Junge-Reyer weiter: „Der StEP-Klima ist ein weiterer Baustein, um die Stadt zukunftsfähig zu machen. Der StEP-Klima versteht sich als eine Roadmap, die einen Weg aufzeigt, der sich unterwegs verändern kann, bei dem aber das Ziel erhalten bleibt: Oberstes Ziel des StEP Klima ist es, die Lebensqualität der Berlinerinnen und Berliner unter heutigen und künftigen klimatischen Bedingungen zu erhalten und zu verbessern und so die Attraktivität innerstädtischer Wohn- und Lebensbedingungen zu sichern.“

Der StEP Klima ist kein einmal erstelltes, fertiges Werk. Er steht am Beginn eines dauerhaften Anpassungsprozesses. Seine Inhalte sollen ab sofort breit diskutiert, ergänzt, und räumlich konkretisiert werden. Die Umsetzung erfordert das Engagement vieler gesellschaftlicher Akteure.

Die Projektionen zur Entwicklung des Berliner Klimas kommen zu übereinstimmenden Trendaussagen: Im Jahresdurchschnitt steigen die Temperaturen bis 2050 um bis zu 2,5 Grad Celsius.

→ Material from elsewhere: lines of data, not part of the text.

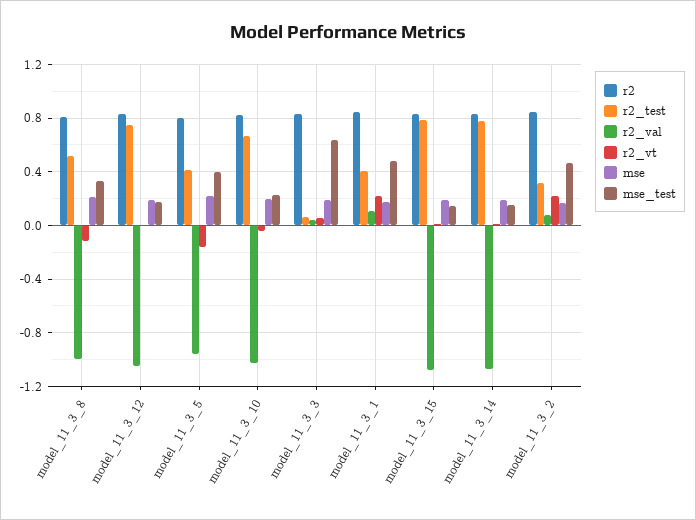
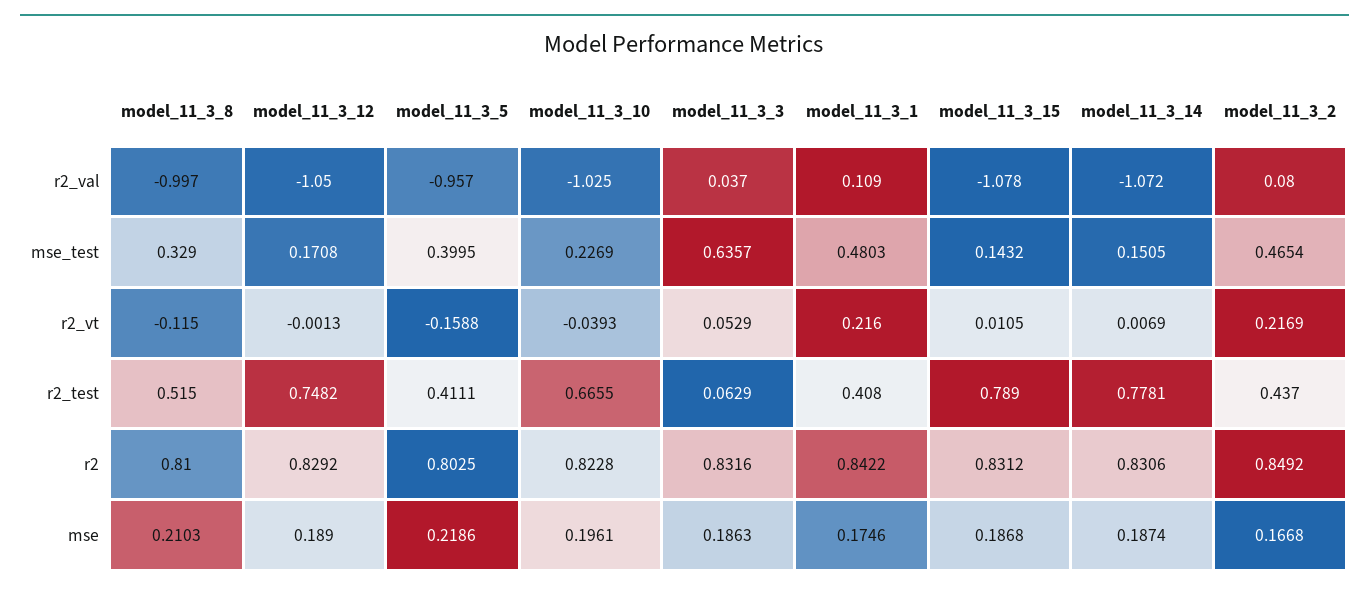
r2_test, model_11_3_2: 0.3 -> 0.437

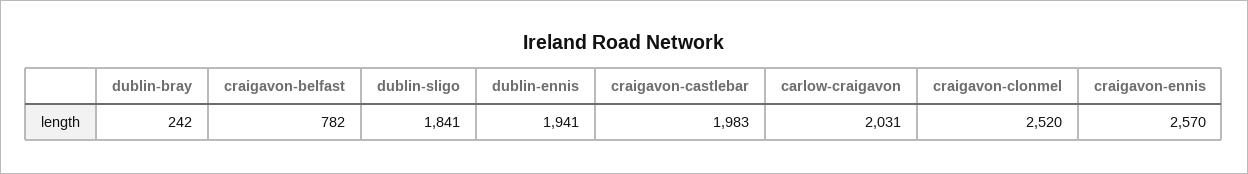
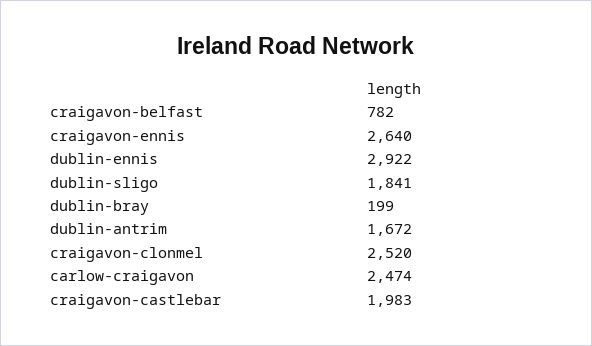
dublin-bray: 242 -> 199
dublin-ennis: 1941 -> 2922
carlow-craigavon: 2031 -> 2474
craigavon-ennis: 2570 -> 2640
dublin-antrim: none -> 1672

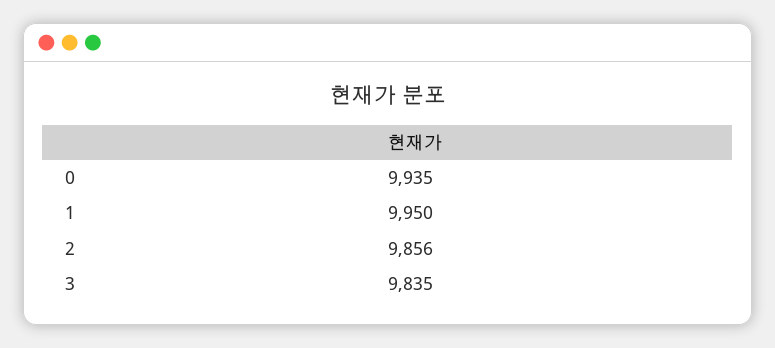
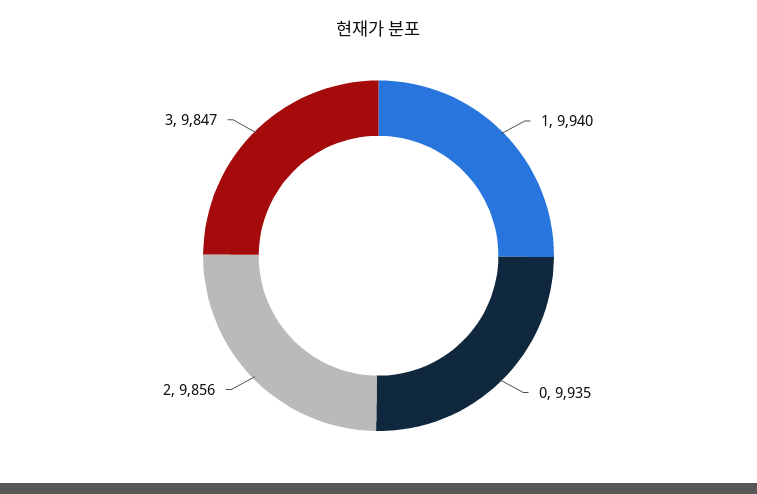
1: 9950 -> 9940
3: 9835 -> 9847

Es wird mehr Sommertage (Tagesmaximum der Lufttemperatur über 25 Grad C), heiße Tage (Tagesmaximum der Lufttemperatur 30 Grad C oder mehr) und Tropennächte (nächtliches Minimum der Lufttemperatur nicht unter 20 Grad C) geben. Hitzeperioden treten künftig häufiger auf und sind intensiver und länger als bisher. Die jährliche Niederschlagsmenge nimmt zwar voraussichtlich nur leicht ab, verschiebt sich aber vom Sommer- in das Winterhalbjahr. Damit werden die Winter feuchter und die Sommer trockener. Extreme Wetterereignisse wie Starkregen nehmen zu.

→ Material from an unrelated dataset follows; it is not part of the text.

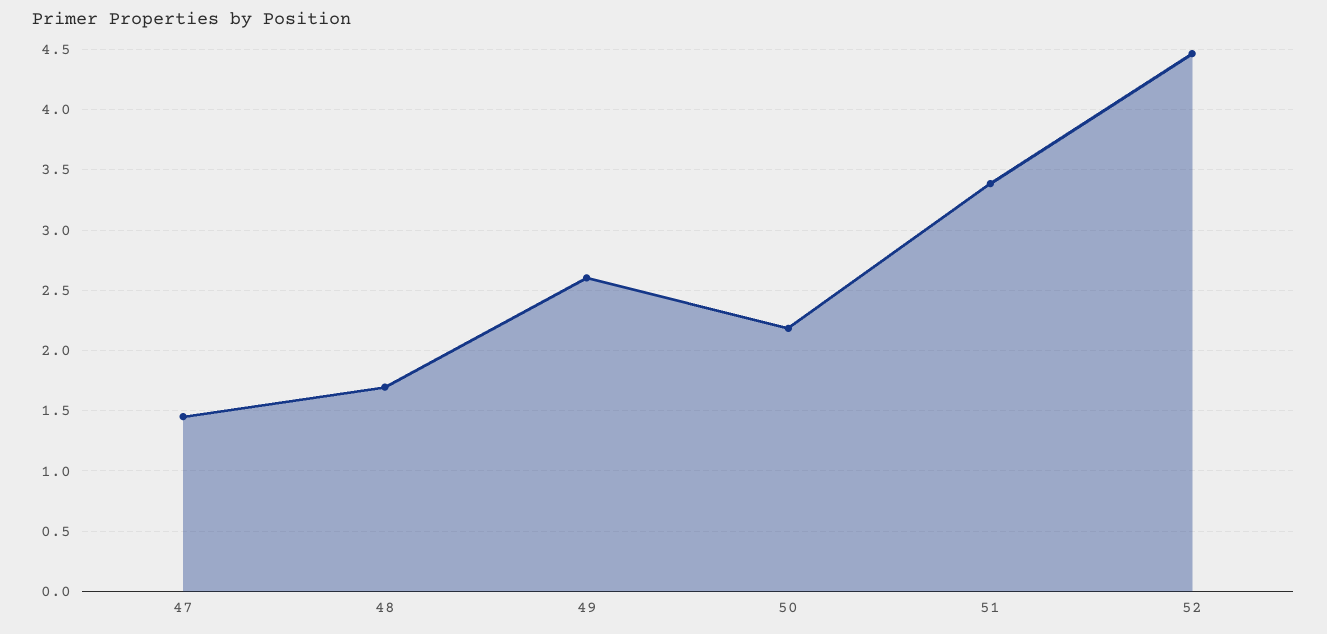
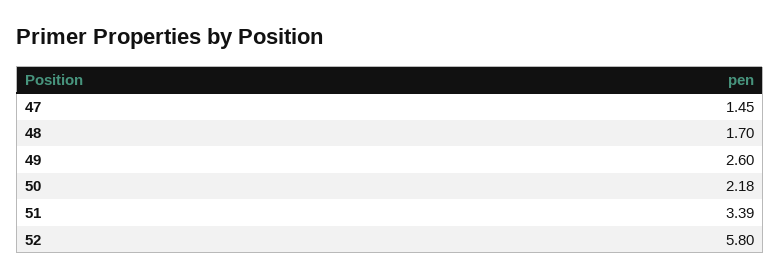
52: 4.45 -> 5.8

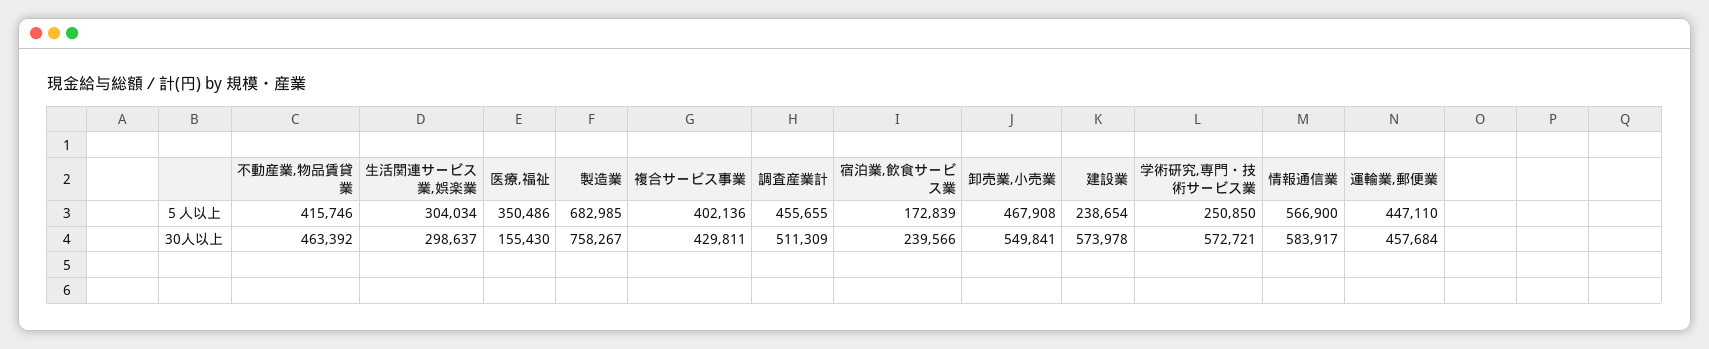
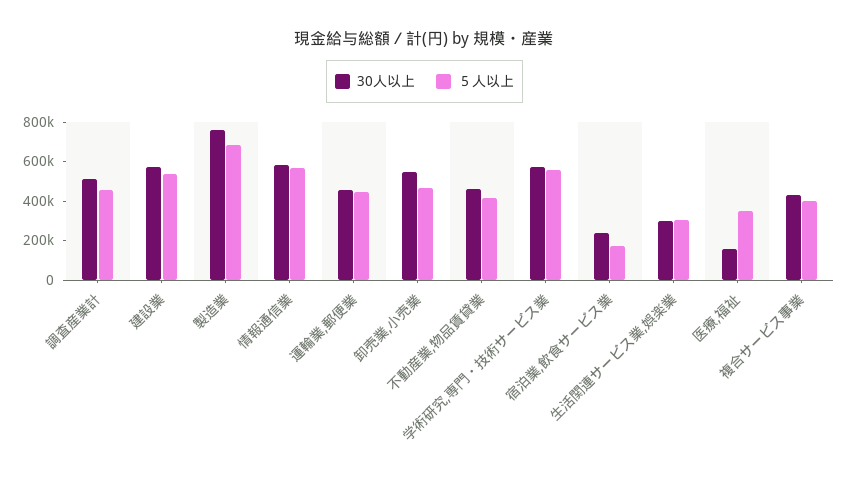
５人以上, 建設業: 238654 -> 550000
５人以上, 学術研究,専門・技術サービス業: 250850 -> 550000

Der StEP Klima konzentriert sich auf Kernbereiche der räumlichen Planung. Er definiert in vier Handlungsfeldern eine abgestufte, räumlich differenzierte Kulisse mit Zielen und Maßnahmen zur Klimaanpassung und zum Klimaschutz in Berlin:
  • Bioklima im Siedlungsraum
  • Grün- und Freiflächen
  • Gewässerqualität und Starkregen
  • Klimaschutz

Für die vier Handlungsfelder werden so genannte „No-Regret-Maßnahmen“ vorgeschlagen. „No Regret“ heißt: Diese Maßnahmen tragen unabhängig von der sich tatsächlich einstellenden klimatischen Entwicklung bereits heute dazu bei, die Lebensqualität zu verbessern und die Funktionsfähigkeit städtischer Strukturen zu erhalten.

Die neue stadtpolitische Aufgabe der Klimaanpassung macht Informations-, Kommunikations- und Partizipationsprozesse auf mehreren Ebenen nötig. Sie müssen parallel zur Umsetzung beginnen. Mit dem Entwurf eines „Aktionsplan Klima“ stellt die Senatsverwaltung dafür eine Plattform zur Verfügung.